Rather, Slovenian authorised proceeded with unilateral seizure, without any involvement of the applicable EU institutions, and thus violated the archives, with the Court clearly lowering the threshold for the Commission to provide strong evidence to prove an infringement of EU law. This was sensible, as Slovenian authorities could have easily engaged in prior cooperation of applicable EU institutions, given that the threshold for demanding that the applicable EU institutions cooperate with national investigations under a duty of sincere (loyal) cooperation is low. The Court’s prior judgment in Zwartveld (C-2/88 IMM) confirms that EU institutions can be ordered, in appropriate circumstances, to facilitate investigations of national authorities.
Commission v Slovenia (ECB Archives) was ultimately about the performance of NCBs in their tasks in the ESCB and Eurosystem. The result is clear: national authorities have to be extremely cautious in their dealings with NCBs in national investigations. Given the role of NCBs in EU law, and their place within the EU legal order, the judgment of the Court in these infringement proceedings should be seen as a stern warning to investigative authorities of the Member States. They must engage with the applicable EU institutions, prior to seizing documents of NCBs (and for that matter, carrying out searches too).
National investigative authorities may not like this procedural component of prior engagement, but that feeling they have is immaterial. As AG Kokott stated in the case, national authorities ‘cannot unilaterally decide to use the documents concerned in criminal proceedings’, and that rather, they must pre-emptively engage with the applicable EU authorities. The unilateralism of the Slovenian authorities, which was unusually approved by the Slovenian judiciary, including the Constitutional Court of Slovenia, meant the composite administrative procedures demanded by EU law on inviolability being lifted was not followed.
The Commission took this infringement proceedings case, Commission v Slovenia (ECB Archives), not only because Slovenia disagreed with the Commission’s assessment of the facts and the law, but also because the ECB had exhausted potential legal remedies in the Slovene courts. This case therefore also demonstrates the limits to which national courts in Member States can be trusted with providing remedies under EU law, which they must according to Article 19 TFEU. If either of the two Slovene courts whom heard the matters in the events had referred to the Court for guidance under the preliminary reference procedure located in Article 267 TFEU on the applicability of the privileges and immunities granted to NCBs, these infringement proceedings against the Member State could have been avoided.

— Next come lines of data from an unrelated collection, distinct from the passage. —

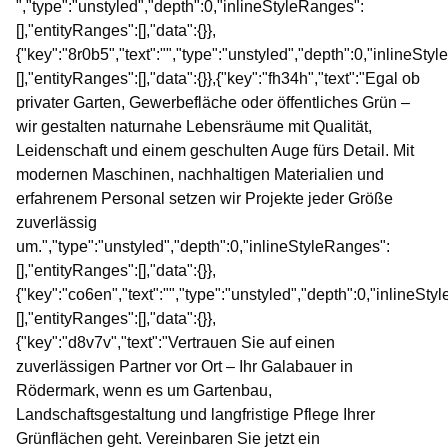
","type":"unstyled","depth":0,"inlineStyleRanges":
[],"entityRanges":[],"data":{}},
{"key":"8r0b5","text":"","type":"unstyled","depth":0,"inlineSty
[],"entityRanges":[],"data":{}},{"key":"fh34h","text":"Egal ob
privater Garten, Gewerbefläche oder öffentliches Grün –
wir gestalten naturnahe Lebensräume mit Qualität,
Leidenschaft und einem geschulten Auge fürs Detail. Mit
modernen Maschinen, nachhaltigen Materialien und
erfahrenem Personal setzen wir Projekte jeder Größe
zuverlässig
um.","type":"unstyled","depth":0,"inlineStyleRanges":
[],"entityRanges":[],"data":{}},
{"key":"co6en","text":"","type":"unstyled","depth":0,"inlineSt
[],"entityRanges":[],"data":{}},
{"key":"d8v7v","text":"Vertrauen Sie auf einen
zuverlässigen Partner vor Ort – Ihr Galabauer in
Rödermark, wenn es um Gartenbau,
Landschaftsgestaltung und langfristige Pflege Ihrer
Grünflächen geht. Vereinbaren Sie jetzt ein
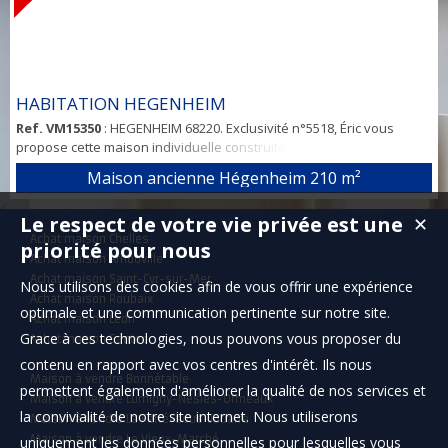
HABITATION HEGENHEIM
Ref. VM15350
: HEGENHEIM 68220. Exclusivité n°5518, Éric vous
propose cette maison individuelle construite dans les années 1930
d'une surface habitable de 210m² et 320 m² utile en totalité avec
Maison ancienne Hégenheim
210 m²
possibilité d'aménager deux habitations séparées. Elle se compose
au rez-de-chaussée, hall d’entrée, de deux entrées séparées,
Le respect de votre vie privée est une
✕
couloir, rangements, chambre ou bureau, salle à manger, cuisine
Achat maison Chelles
séparée, salle d’ea...
priorité pour nous
Achat maison Arnouville
Achat maison Saint-Cyr-sur-Mer
Nous utilisons des cookies afin de vous offrir une expérience
Achat maison Roubaix
optimale et une communication pertinente sur notre site.
Achat maison Léon
Grace à ces technologies, nous pouvons vous proposer du
Achat maison Santec
contenu en rapport avec vos centres d'intérêt. Ils nous
Maison à vendre Bonnétable
permettent également d'améliorer la qualité de nos services et
Maison à vendre Lumigny-Nesles-Ormeaux
la convivialité de notre site internet. Nous utiliserons
Maison à vendre La Ferté-sous-Jouarre
Maison à vendre Le Vieux-Marché
uniquement les données personnelles pour lesquelles vous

Lastly, the Commission v Slovenia (ECB Archives) case therefore supports the prior assertions made by the Court in its Rimšēvičs and ECB v Latvia judgment, in which it emphasised the ESCB is to be considered ‘a novel legal construct in EU law which brings together national institutions’. As further espoused by the Court, NCBs and the ECB are to ‘cooperate closely with each other, and within which a different structure and a less marked distinction between the EU legal order and national legal orders’ (emphasis added). The entanglement of EU and national procedures – composite administrative procedures – are needed to seize documents from NCBs, given that NCBs constitute authorities in EU law as much as they do in national law. Arising from this judgment, NCBs are slowly gravitating towards a more central position in the EU institutional framework.